When, earlier this month, the Israeli daily Haaretz uncovered the details of secret, unofficial Syrian-Israeli peace talks, it revived a familiar menu of questions and concerns whenever Syria and Israel negotiate: Would Israel give back to Syria all of the Golan Heights? How would its water resources be shared? Can either side trust the other as a true partner?
And what about the people who actually live on the Golan? Not the 20,000 Jewish settlers who have built 24 settlements there since 1967, or the 2,000 Alawites who live in the divided village of Ghajar along the Lebanese border. Rather, what will happen to the 20,000 Arabs living in four villages -- Majdal Shams, Ain Qinya, Masaade and Buqaata -- in the northeastern section of the plateau? The fate of the Golan's Arabs, who are Druze, illustrates the human side of future land-for-peace deals. It also highlights the emptiness of Syrian rhetoric about its "occupied Golan brethren," inasmuch as Druze villagers have been given little economic incentive to return to a Syria where they can expect to be poorer.
Yet economic incentives aren't everything. The Druze of the Golan went through turbulent days in the early 1980s, when they held strikes to protest against the Israeli government's attempts to force citizenship upon them. Hundreds were arrested, and some continue to languish in Israel jails. Less than 10 percent of the Druze took Israeli citizenship, resulting in their social ostracism. The Druze continue to talk about the 40-year-old Israeli occupation, travel restrictions, political prisoners and the continued presence of unmarked land mines on their lands.
Refusing citizenship, however, has not changed the life of the Druze in their villages or placed them at a significant disadvantage outside. Irrespective of their legal status, all residents have access to Israeli schools (which teach Torah and Hebrew), pay taxes and enjoy municipal services such as water and electricity. Once a year, the Druze clergy visit their counterparts in Syria, and high school graduates are allowed to study any subject of their choosing at Damascus University, for free, irrespective of their high school grades and test performances. In 1986, when the Israeli government gave up its efforts to "Israelify" the population, it neglected the area and allowed the villages a large degree of autonomy. All mayors must be Israeli citizens and are selected by the Israeli Interior Ministry. However, three of the villages don't have a mayor. Still, there is little crime and the villages function well enough.

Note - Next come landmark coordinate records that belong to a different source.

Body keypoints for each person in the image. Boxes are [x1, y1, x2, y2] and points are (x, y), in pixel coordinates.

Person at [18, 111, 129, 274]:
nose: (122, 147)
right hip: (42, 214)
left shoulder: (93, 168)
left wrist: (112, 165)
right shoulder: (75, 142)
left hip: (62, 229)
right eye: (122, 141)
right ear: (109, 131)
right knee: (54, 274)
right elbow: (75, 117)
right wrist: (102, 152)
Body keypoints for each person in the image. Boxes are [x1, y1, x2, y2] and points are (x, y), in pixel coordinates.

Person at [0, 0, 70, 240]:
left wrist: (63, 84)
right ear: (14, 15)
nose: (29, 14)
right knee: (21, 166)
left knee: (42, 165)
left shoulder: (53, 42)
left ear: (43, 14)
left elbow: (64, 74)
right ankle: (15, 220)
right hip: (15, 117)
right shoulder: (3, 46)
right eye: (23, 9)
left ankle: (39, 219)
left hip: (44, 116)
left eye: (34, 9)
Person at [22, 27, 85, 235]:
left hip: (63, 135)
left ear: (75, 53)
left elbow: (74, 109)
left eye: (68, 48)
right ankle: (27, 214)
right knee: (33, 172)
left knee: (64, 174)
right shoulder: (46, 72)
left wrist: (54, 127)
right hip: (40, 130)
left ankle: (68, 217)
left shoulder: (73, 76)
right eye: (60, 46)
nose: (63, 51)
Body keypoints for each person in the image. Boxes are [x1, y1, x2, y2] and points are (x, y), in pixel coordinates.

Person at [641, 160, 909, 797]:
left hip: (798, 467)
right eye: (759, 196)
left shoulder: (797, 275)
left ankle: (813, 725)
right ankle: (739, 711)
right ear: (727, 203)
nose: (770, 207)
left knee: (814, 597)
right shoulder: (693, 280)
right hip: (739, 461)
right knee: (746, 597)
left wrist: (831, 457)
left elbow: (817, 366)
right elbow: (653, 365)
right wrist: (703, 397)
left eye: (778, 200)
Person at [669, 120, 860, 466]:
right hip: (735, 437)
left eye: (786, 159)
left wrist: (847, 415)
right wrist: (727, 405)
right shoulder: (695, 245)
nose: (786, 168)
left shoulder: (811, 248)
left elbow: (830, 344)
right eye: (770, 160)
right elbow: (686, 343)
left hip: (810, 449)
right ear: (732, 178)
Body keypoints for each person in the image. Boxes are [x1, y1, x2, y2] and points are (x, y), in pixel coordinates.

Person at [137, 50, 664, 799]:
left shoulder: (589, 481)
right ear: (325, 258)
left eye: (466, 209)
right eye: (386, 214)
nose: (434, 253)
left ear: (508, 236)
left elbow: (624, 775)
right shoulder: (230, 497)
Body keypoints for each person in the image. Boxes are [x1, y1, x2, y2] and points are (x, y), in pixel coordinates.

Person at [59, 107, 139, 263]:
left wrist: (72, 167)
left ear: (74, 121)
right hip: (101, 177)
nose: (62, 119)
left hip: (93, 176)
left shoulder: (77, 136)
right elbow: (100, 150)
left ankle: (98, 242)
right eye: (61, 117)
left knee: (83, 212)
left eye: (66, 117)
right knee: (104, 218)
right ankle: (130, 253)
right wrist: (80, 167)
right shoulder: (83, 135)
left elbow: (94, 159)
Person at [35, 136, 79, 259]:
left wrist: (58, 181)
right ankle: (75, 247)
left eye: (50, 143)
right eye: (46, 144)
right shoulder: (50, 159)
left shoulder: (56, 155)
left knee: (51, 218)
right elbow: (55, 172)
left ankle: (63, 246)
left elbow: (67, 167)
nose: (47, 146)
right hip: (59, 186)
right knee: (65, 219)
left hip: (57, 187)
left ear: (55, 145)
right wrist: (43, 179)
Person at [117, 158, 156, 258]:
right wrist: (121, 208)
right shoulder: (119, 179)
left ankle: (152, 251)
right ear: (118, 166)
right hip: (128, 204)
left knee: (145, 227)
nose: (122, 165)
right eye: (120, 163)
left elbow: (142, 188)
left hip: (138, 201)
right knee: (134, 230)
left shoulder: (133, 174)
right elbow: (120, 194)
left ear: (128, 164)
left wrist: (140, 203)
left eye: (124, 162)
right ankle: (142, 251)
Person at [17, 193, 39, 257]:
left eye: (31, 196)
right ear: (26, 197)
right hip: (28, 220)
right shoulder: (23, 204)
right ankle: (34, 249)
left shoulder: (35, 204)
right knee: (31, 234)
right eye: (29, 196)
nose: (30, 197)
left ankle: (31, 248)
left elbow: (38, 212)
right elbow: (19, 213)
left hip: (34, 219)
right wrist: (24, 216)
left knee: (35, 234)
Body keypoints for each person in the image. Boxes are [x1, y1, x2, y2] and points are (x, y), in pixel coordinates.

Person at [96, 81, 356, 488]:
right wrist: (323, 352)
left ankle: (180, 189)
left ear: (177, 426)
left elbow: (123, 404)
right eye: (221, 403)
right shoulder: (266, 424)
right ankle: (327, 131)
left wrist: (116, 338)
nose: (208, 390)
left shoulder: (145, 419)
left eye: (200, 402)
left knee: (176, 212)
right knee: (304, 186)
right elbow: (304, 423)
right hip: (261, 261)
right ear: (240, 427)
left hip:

Most worrisome to Golan residents when it comes to a future return to Syria are economic issues. While not as rich as the bon vivants of Tel Aviv, the inhabitants have a standard of living vastly surpassing that of their counterparts on the Syrian side of the border. "Life is all about the shekels," one resident of the largest village, Majdal Shams, told me on a recent visit. The locals work hard -- whether in agriculture, construction, or services -- and have little regard for Syrians who, in many Golanis' minds, "drink tea and sleep all day." In Syria, working hard rarely ever translates into making more money -- unless you have government connections.
Nearly every day, the Syrian media talk about their oppressed brothers in the occupied Golan. Yet few Syrians have the slightest idea of daily life there. Just ask any student from the annual crop of 300-400 Golanis who travel to Damascus to attend university. Their university peers there are largely ignorant of Golan affairs. The students from the Golan -- a younger generation that may not have been born during the political turbulence of the 1980s -- understand that they are linked to Syria by blood and to Israel by economics; however, they have found that their identity, as time has passed, is tied mainly to their small parcel of land located between Israel and Syria. They feel stuck: a part of both states, yet a part of neither. While most identify themselves as Syrian and take Syria with both its grandeur and its faults, once in Damascus these students can see how the Golan has become a rhetorical tool that has not trickled down into Syrian public consciousness. This and the fact that they can earn more in Israel are why many young Druze, as well as their parents, fear a return to Syria.
Peace between Syria and Israel will allow the people of the Golan Heights to be reunited with their families, a paramount concern on both sides of the border. However, without domestic reforms in Syria that allow people to profit from their hard work, the return of the Golan to Syria will hardly alleviate the concern the Druze have for what might come afterward.
Seth Wikas is a visiting fellow at The Washington Institute for Near East Policy. He wrote this commentary for the Daily Star.